Assigned task: Skip the pictures and repeat each line of the data exactly.

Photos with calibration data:

== Segment start ==

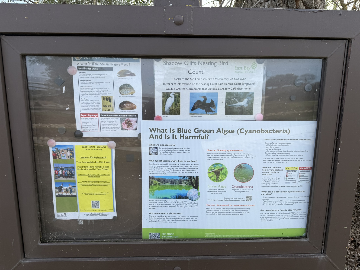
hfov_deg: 71.6
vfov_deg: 56.8
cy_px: 135
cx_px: 180
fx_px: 250
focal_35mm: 24
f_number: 1.78
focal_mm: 6.76
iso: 80
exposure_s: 1/1770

== Segment end ==

Solution to this task:
hfov_deg: 71.6
vfov_deg: 56.8
cy_px: 135
cx_px: 180
fx_px: 250
focal_35mm: 24
f_number: 1.78
focal_mm: 6.76
iso: 80
exposure_s: 1/1770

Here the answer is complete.